A Comissão de Segurança Pública da Câmara aprovou ontem, em segundos, uma proposta que autoriza o uso do FGTS para comprar armas de fogo. Agora, o texto ainda precisa passar por outras comissões antes de ir ao Senado.
Votação rápida na Comissão de Segurança acende disputa sobre tramitação nas comissões
Parlamentares da base aliada de Luiz Inácio Lula da Silva e deputados da oposição apostam em dificuldades para a proposta avançar em outros colegiados.
Segundo o texto, a aprovação sem discussões na comissão comandada por Coronel Meira, do PL, ocorreu em um colegiado com composição majoritariamente conservadora.

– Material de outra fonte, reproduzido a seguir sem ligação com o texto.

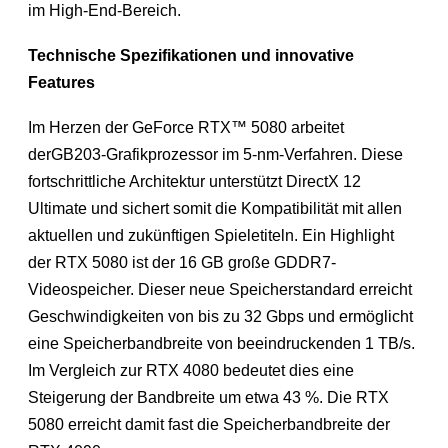
im High-End-Bereich.
Technische Spezifikationen und innovative
Features
Im Herzen der GeForce RTX™ 5080 arbeitet
derGB203-Grafikprozessor im 5-nm-Verfahren. Diese
fortschrittliche Architektur unterstützt DirectX 12
Ultimate und sichert somit die Kompatibilität mit allen
aktuellen und zukünftigen Spieletiteln. Ein Highlight
der RTX 5080 ist der 16 GB große GDDR7-
Videospeicher. Dieser neue Speicherstandard erreicht
Geschwindigkeiten von bis zu 32 Gbps und ermöglicht
eine Speicherbandbreite von beeindruckenden 1 TB/s.
Im Vergleich zur RTX 4080 bedeutet dies eine
Steigerung der Bandbreite um etwa 43 %. Die RTX
5080 erreicht damit fast die Speicherbandbreite der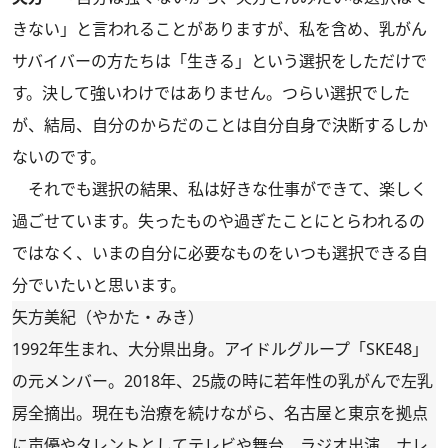
きない」と言われることがありますが、私を含め、乳がん
サバイバーの方たちは「生きる」という選択をしただけで
す。決して強いわけではありません。つらい選択でした
が、結局、自分のからだのことは自分自身で決断するしか
ないのです。
それでも選択の結果、私は好きな仕事ができて、楽しく
過ごせています。失ったものや過ぎたことにとらわれるの
ではなく、いまの自分に必要なものをいつも選択できる自
分でいたいと思います。
矢方美紀（やかた・みき）
1992年生まれ、大分県出身。アイドルグループ「SKE48」
の元メンバー。2018年、25歳の時に若年性の乳がんで左乳
房全摘出。現在も治療を続けながら、名古屋と東京を拠点
に声優やタレントとしてテレビや舞台、ラジオ出演、ナレ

Texto de Marcos Pollon vai a Finanças, Trabalho e Constituição e Justiça
Tramitando em caráter conclusivo nas comissões, a proposta precisa ser analisada e aprovada por três colegiados: Finanças e Tributação, de Trabalho e Constituição e Justiça, antes de seguir diretamente para o Senado, caso não haja recurso.
A autoria é do deputado Marcos Pollon. O texto define que o valor do saque do FGTS deverá ser igual ao preço da arma, da cota anual de munições correspondentes à arma adquirida e acessórios essenciais à sua guarda segura do armamento.

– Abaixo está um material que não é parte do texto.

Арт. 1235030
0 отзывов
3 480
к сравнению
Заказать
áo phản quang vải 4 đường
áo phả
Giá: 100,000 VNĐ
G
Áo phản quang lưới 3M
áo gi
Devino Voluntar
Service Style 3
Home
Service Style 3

A retirada do dinheiro pode acontecer todos os anos no dia do aniversário do trabalhador ou no dia útil subsequente. O trabalhador precisaria apresentar autorização válida para compra da arma e comprovante de regularidade nos sistemas de controle da Polícia Federal ou do Exército.

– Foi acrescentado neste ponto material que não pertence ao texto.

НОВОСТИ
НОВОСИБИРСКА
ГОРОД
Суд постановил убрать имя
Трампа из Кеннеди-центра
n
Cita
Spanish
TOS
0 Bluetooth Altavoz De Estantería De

Regras de comprovação e exigências legais ficam no texto aprovado
De acordo com a proposta, o trabalhador ainda precisa cumprir exigências da legislação atual, como comprovação de capacidade técnica e psicológica e ausência de antecedentes criminais.
O avanço do projeto depende das aprovações nas comissões citadas e da possibilidade de recurso para alterar o caminho até o Senado.